Integrated care: reach across, don’t dictate down
Cathy Fooks, President & CEO
There’s broad agreement that integrated healthcare serves patients better, eases the burden on caregivers and improves system accountability and efficiency. There are excellent examples of it in many countries and multiple efforts to create it here in Canada. Yet progress toward it remains frustratingly slow.
For that reason, The Change Foundation is working with partners from the University of Toronto — the Institute of Health Policy Management and Evaluation, the Health System Performance Research Network, and the Dalla Lana School of Public Health — to organize a series of discussions on accelerating integrated care.
Our idea was to create a kind of learning lab: over the meetings, the same group of Ontario health-system leaders would hear from experts on how integration is developing in other countries. Their responses to the first discussion would shape the second, and the third would build on that. We’ll have more complete articles coming out about the discussions, but I wanted to share briefly the gist of our September meeting.
Chris Ham, chief executive of England’s King’s Fund think tank, was our guest speaker at the first session. He opened his remarks by showing a video the King’s Fund uses to illustrate the concept of integrated care. It’s a useful primer, but by now the concepts of integrated care are well known, without being well-used.
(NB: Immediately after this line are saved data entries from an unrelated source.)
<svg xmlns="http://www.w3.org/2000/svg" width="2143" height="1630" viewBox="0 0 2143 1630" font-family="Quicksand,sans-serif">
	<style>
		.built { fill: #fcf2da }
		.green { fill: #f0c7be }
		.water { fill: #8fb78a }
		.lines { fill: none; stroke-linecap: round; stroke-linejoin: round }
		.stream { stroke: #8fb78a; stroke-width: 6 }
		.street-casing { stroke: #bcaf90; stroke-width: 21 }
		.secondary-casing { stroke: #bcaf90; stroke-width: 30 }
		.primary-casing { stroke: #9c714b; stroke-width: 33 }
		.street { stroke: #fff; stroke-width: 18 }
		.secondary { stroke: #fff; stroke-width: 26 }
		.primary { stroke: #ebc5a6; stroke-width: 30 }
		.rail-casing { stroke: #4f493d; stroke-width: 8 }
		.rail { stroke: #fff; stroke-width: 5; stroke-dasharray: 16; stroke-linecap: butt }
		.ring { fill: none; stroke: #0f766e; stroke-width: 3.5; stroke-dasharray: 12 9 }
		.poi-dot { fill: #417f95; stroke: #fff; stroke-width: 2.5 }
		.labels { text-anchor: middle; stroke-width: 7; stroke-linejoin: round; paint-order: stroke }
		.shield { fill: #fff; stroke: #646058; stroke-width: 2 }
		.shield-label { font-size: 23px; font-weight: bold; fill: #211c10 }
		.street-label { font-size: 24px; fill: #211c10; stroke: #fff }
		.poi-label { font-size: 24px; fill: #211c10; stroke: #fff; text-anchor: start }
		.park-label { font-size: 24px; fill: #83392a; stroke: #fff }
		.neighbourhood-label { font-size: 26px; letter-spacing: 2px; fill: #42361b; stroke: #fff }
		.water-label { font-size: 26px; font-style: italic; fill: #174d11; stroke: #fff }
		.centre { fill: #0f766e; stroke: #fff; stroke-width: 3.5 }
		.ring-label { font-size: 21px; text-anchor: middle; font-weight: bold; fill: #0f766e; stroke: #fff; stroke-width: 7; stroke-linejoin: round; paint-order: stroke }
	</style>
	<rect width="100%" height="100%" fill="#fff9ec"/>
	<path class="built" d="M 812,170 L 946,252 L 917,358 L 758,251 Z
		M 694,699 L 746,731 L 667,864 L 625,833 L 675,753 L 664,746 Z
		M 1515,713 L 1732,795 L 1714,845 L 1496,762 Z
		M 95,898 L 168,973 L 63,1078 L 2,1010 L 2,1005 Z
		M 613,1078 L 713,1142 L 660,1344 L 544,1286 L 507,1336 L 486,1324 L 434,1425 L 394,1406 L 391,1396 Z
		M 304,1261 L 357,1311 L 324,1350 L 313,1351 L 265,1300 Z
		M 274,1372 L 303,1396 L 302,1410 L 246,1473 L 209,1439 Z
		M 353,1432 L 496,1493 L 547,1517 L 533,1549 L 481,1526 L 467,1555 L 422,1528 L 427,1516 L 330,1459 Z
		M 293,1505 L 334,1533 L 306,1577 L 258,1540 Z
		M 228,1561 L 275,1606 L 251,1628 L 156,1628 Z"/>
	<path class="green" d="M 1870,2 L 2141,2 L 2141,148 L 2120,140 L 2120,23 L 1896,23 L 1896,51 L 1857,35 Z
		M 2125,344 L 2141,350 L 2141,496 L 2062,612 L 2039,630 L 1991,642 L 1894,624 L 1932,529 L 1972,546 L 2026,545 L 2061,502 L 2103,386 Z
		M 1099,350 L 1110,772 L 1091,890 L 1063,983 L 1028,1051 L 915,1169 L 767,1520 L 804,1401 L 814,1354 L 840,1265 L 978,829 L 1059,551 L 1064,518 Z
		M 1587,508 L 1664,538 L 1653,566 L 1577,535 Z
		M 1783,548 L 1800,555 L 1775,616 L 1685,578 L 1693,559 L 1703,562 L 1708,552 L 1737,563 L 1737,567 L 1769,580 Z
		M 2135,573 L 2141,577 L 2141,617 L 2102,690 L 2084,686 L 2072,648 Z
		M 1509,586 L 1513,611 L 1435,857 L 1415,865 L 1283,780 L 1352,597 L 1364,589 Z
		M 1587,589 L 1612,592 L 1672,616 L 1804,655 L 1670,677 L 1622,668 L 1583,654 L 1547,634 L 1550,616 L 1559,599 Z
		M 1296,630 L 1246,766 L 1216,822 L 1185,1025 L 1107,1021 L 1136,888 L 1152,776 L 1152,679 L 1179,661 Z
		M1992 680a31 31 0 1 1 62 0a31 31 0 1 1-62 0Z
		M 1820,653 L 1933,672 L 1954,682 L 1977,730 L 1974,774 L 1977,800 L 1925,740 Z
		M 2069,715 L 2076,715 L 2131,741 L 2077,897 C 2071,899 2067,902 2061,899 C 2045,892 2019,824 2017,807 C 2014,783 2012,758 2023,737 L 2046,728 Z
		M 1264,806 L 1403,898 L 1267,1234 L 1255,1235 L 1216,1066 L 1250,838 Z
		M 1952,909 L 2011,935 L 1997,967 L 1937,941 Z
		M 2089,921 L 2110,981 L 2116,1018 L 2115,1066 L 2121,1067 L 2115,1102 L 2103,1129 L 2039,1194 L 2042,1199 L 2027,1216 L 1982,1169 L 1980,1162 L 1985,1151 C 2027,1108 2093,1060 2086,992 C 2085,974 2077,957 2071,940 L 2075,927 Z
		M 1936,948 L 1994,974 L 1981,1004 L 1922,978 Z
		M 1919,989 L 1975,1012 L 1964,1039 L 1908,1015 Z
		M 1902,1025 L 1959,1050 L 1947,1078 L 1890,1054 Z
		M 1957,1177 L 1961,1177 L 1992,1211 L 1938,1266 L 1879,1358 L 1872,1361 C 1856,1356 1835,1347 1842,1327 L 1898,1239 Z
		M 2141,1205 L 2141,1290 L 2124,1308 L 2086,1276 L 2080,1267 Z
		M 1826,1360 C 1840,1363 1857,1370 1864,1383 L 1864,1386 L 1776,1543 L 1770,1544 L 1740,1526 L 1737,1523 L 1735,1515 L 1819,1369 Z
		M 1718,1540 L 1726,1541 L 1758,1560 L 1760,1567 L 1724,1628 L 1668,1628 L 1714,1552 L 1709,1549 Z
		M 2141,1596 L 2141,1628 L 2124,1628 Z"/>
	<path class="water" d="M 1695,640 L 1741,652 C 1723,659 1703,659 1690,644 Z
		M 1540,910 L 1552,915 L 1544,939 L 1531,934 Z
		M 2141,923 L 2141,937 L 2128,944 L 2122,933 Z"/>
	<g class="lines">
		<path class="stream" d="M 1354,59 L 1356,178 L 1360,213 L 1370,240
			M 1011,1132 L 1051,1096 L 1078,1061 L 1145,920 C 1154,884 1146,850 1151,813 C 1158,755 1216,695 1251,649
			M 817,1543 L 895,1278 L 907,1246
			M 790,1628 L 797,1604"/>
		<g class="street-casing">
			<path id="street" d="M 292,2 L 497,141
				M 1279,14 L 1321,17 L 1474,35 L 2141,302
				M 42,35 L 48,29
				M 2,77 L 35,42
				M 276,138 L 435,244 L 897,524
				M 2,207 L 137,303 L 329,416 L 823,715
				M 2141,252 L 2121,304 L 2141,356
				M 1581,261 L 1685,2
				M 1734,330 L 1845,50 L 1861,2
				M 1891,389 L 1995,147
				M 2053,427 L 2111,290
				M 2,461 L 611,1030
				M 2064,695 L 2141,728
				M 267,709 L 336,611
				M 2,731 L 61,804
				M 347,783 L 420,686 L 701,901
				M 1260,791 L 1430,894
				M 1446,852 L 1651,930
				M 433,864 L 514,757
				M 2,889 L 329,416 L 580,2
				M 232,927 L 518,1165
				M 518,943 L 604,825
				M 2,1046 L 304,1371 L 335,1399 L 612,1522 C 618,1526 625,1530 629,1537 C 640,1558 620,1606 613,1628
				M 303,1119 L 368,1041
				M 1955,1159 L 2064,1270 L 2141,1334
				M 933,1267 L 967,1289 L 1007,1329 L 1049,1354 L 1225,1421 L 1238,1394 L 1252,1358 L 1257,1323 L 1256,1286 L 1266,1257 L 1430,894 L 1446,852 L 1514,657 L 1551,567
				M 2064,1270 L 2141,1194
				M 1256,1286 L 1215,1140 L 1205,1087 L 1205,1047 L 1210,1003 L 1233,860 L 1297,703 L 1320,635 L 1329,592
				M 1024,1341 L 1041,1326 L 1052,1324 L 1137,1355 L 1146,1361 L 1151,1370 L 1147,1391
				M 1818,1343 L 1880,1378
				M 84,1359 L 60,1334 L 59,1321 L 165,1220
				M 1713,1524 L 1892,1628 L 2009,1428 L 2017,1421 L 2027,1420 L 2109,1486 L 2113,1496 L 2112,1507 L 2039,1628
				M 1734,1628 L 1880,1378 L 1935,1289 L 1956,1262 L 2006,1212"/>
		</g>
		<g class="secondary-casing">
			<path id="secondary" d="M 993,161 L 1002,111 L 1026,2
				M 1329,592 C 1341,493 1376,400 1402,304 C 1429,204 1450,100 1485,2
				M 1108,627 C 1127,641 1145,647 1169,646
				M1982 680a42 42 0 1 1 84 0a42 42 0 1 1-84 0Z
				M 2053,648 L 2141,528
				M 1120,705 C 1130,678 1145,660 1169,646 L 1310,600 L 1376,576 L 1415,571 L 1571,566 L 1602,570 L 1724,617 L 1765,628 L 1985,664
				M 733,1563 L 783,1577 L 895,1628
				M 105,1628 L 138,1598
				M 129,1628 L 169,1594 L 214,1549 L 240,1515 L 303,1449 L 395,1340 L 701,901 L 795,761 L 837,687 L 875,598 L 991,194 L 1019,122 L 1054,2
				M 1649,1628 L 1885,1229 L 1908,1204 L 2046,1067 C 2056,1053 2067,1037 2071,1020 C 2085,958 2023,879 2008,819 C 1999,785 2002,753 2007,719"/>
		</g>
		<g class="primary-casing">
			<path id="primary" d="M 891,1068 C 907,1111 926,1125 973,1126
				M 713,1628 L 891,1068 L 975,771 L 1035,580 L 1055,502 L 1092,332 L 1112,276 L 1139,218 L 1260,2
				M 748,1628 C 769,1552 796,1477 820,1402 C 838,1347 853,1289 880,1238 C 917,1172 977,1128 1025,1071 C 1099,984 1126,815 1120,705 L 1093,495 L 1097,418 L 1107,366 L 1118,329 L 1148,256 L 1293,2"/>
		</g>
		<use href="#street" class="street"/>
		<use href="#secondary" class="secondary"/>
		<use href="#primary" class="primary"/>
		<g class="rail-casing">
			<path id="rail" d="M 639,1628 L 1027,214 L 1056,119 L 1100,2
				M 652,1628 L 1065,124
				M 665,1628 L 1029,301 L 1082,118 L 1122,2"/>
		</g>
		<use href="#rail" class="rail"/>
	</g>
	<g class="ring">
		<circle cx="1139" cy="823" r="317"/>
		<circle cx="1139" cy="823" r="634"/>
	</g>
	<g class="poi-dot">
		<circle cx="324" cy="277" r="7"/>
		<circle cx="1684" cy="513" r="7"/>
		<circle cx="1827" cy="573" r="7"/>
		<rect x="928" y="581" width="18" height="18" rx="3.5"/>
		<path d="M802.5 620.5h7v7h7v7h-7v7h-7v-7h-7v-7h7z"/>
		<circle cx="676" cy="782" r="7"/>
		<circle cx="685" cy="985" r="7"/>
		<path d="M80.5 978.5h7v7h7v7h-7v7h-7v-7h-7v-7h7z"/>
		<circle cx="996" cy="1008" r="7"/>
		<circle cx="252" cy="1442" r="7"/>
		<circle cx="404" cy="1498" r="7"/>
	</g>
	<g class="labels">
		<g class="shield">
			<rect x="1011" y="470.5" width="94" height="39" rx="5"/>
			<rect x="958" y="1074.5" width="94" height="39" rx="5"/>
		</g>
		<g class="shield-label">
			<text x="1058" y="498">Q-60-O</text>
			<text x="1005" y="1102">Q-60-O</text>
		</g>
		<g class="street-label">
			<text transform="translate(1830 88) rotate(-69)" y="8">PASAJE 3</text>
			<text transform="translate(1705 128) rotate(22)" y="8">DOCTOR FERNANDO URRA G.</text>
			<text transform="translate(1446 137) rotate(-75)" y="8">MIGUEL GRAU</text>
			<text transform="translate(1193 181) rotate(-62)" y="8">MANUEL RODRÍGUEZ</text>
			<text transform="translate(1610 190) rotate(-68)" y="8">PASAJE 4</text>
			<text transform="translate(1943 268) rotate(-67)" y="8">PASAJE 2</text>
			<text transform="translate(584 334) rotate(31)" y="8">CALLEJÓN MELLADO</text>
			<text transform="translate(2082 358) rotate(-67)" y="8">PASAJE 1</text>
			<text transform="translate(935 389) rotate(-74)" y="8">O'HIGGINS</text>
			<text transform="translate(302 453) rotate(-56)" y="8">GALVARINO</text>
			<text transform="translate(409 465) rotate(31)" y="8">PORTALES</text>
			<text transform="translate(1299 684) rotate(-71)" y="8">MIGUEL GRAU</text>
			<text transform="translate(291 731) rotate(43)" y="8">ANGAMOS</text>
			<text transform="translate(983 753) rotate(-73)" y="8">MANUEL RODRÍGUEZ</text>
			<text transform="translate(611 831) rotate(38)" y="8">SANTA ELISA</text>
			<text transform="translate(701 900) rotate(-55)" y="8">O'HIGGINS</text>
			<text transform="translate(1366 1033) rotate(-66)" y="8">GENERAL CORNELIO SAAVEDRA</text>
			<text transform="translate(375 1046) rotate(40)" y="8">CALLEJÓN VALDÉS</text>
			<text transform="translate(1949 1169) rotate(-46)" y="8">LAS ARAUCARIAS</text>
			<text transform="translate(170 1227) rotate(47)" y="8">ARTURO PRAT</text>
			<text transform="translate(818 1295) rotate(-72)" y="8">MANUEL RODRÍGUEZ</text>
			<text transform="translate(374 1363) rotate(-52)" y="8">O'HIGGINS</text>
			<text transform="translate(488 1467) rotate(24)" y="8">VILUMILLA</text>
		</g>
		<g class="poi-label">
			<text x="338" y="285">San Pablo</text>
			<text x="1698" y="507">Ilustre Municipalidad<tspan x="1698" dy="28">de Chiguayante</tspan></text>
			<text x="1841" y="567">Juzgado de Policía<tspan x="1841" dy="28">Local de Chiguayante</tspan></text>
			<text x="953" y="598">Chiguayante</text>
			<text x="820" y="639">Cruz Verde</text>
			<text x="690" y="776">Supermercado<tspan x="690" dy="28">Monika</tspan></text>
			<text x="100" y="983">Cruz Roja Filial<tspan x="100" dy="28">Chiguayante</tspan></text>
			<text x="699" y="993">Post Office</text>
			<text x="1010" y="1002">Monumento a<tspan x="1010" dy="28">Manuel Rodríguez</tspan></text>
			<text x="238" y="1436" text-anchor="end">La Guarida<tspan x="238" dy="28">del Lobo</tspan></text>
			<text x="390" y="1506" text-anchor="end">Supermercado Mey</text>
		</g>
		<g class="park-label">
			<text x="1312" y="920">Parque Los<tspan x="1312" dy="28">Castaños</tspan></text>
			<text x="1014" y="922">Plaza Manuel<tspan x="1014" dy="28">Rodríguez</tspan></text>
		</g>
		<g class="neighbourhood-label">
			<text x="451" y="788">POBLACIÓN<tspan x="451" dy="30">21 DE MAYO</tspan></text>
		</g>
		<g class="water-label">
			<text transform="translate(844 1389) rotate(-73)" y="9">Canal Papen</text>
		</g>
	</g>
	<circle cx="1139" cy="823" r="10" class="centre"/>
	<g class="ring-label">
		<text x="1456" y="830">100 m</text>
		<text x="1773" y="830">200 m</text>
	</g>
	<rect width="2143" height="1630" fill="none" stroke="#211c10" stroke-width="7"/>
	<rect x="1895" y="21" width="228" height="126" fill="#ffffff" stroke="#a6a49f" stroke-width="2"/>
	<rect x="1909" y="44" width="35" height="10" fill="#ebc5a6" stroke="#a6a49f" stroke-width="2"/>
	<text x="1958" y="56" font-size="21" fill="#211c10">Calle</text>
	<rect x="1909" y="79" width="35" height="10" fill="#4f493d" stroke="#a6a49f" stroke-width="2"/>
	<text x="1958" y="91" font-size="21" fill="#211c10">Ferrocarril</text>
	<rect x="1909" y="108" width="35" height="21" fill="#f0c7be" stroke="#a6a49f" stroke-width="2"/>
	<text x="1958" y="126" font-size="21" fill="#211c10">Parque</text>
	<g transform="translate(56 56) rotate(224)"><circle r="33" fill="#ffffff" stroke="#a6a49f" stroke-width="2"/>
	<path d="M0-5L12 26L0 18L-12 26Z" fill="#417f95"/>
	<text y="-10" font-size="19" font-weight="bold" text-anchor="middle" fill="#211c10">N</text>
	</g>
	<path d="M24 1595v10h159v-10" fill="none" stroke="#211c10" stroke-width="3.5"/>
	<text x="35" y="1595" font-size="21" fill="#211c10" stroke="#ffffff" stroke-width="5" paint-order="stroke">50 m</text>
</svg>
That failure to spread, according to Ham, is because the vast majority of attempts to integrate care go about it the wrong way. Successful integrated care, he said, is fundamentally about people and their families and carers—how we can best meet their needs and how we can give them the skills required to focus on relationships. Our efforts tend to flounder because we forget that, and focus our energies on institutions, professions and jurisdictions, as Ham illustrated in this slide:
It was easy to recognize the point Ham’s slide was illustrating: we’ve all been part of the strategizing and planning the column of technical challenges represents. Our efforts to integrate healthcare often, perhaps usually, boil down to debates over affordability and territory.
In a strongly centralized, government-controlled system, that’s no surprise. Healthcare is structured around budgets and institutions. But that is Ham’s point: it should be about people. People are not technical challenges. And that’s why successful integration shifts the focus to the second column, relational challenges.
That simple list was clearly revelatory for the people at the meeting. The idea that we need to focus on systems and collaboration to transform healthcare is not new, of course. What caught people’s attention was Ham’s firm belief that government needs to “stay out of the way” and let local groups draw on and build relationships in order to make care work for the people in their area. More specifically, government should create the right environment to allow local organizations to come up with the right solutions for them based on their populations, culture and resources.
Ham’s recipe for success, based on what he’s seen so far, suggests integrated care cannot be introduced in a system-wide, top-down way. The best efforts he knows start small scale, in neighbourhoods or communities, perhaps serving as many as 30,000 to 50,000 people. Small enough, in any case, that providers are used to working together, and building links among services is not too unwieldy.
Ham’s first example of that small-scale personal approach was the remarkable shift to integrated care in the English retirement area of Torbay. Change there was triggered by a failing grade given to the town’s social services system by government inspectors, he said, but the change itself was not dictated by government; rather, local healthcare providers, led by family doctors, got together to improve their patients’ lives.
He also described how the District Health Board for Canterbury, the region surrounding Christchurch on New Zealand’s South Island, undertook radical changes to its care services beginning in 2007, when demand on the system was mounting to the point where it looked unsustainable.
Key to that success, Ham said, was Canterbury’s close-knit community, where people already knew and trusted each other. But it was also about true and meaningful engagement of those who would have to implement the change at the frontlines. He believes real change cannot be dictated or transactional — it must be bottom up and developed at the person-to-person level. I’d add that it must also involve patients and caregivers to be meaningful, which is an aspect of engagement Ham admits has often been neglected.
Ham added a caution as he described these successful examples of integrated care. Because it depends on relationships and local community reality, he said, there is no single right way to do it, and one community’s successful model cannot simply be grafted onto another community. We should not look for shortcuts.